Tell me about your coping mechanisms, friends. Because mine are driving me up the wall lately.
When you have a moment of success, what do you do? Call up someone you love [mom, dad, partner, goldfish?] and share, or have a quiet celebration with yourself and light up the world from the inside of your soul? When somebody does you wrong, do you confront them or cry about it in the corner of your bedroom? Do you call your best friend at three in the morning because you are having an anxiety attack about the general direction your life is taking, or go run for about ten miles and meet them the next day? Do you swallow bile or get a punching bag? All of the above? None of the above?
For someone who has a short fuse regarding so many things, I internalize. I take it all in. I process on the inside, and only share when I am good and ready, or when I find myself so mentally contorted that I cannot separate my head from my ass.
And like with many other things, I take it too far. I have no measure. I turn hibernation into agoraphobia, independence into isolation. I have kept some sad things from my parents because I did not want them to hurt because of me. I will make myself physically sick before I allow myself to admit that I am up against the wall and could use a little help, goddamnit. There is no pressure from the outside, it was not the way I was raised. It is just who I am.

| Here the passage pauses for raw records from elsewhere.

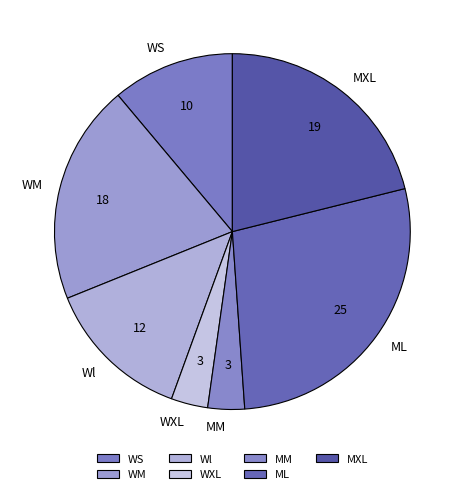

Count the number of slices in the pie.

7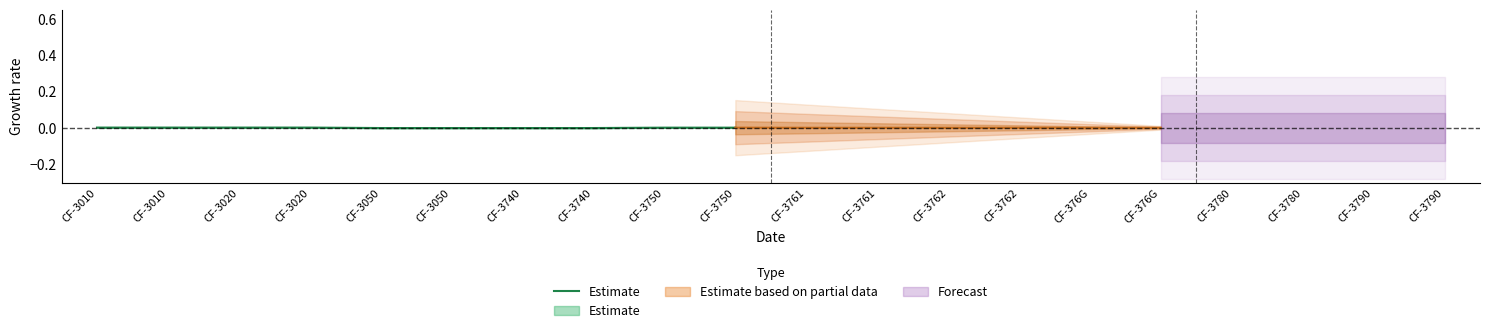

Count the values in the range 0 to 1.

10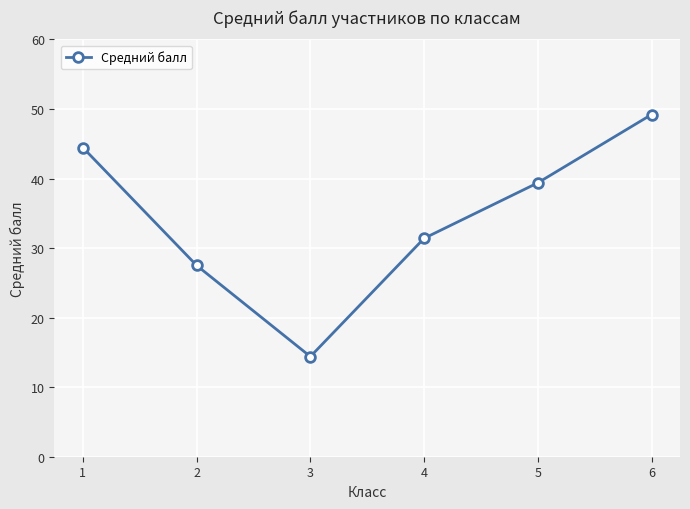

What is the value of the 1st point from the left?

44.4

I am fascinated by people who resolve their issues externally. I wish I could do that.
I had a coworker who sat across the room from me. She had no filter. Every task she had to tackle, her first instinct was to ask me what or where something was, and what to do. Pretty soon she was calling me “Ms. Google It,” because after having to explain the simplest things to her [sometimes right in front of her], I had to tell her to actually look things up before tugging on other people’s sleeves. I, on the other hand, almost brought a conference to a halt because I was running in circles trying to figure out a conceptual issue. By the time I knocked on my other coworker’s door and asked for advice, it was almost too late.
I get that. That was foolish, and I learned my lesson.
But I don’t get the bank clerk yelling at you because they are having a bad day and you just asked them a question they don’t know the answer to. I don’t get people who take a mile when you give them an inch. I don’t get acquaintances that don’t respect personal boundaries, or your time and space. I don’t get displaced aggression, or that childlike attitude of bringing you their broken toy and telling you to fix it. I don’t get people who do things just to get a reaction from others, or just to see where their limits are. Testing, manipulating, venting, dumping responsibility into other people’s laps. Expecting them to carry your burden, be your whipping post, fix your life for you. I do not get that to such a degree that I feel like I might be from another planet sometimes.
The very thought of someone doing something because I made them, of having an effect on someone’s behavior, no matter how well-meaning, goodhearted or justified, scares me. Don’t get me wrong. I am a functional human being. I say Hello to neighbors and earn money, I love and play as much as the next person. But the principle behind that thought of being the agent of something freaks me out. You know fight or flight? It does not exist with me. I freeze. I endure. I do not run away, but I refuse to fight either. Because I have found that the rules of direct engagement usually disagree with my sensibilities. More often than not, the other party will try and get you to communicate with them in their code. Yellers need to be yelled back at; bullies need to be bullied to actually understand what they are doing to people; control freaks need to be subdued; drowning people will take you down with them. Me? Like that poor bastard Bartleby, I would prefer not to. All of it taints me, compromises me, contaminates me.
I understand that we are all blood and goo underneath the skin, and that the ‘externals’ are doing pretty much the same thing that I am, which is trying to make it through the day and not feel as shitty about yourself as when you woke up. They are two sides of the same coin. And the right way to go about things is probably somewhere down the middle, helping as many as possible and victimizing none. I understand that getting your hands dirty is necessary sometimes, and that lofty mastheads make for long falls. I just have a hard time not preferring not to.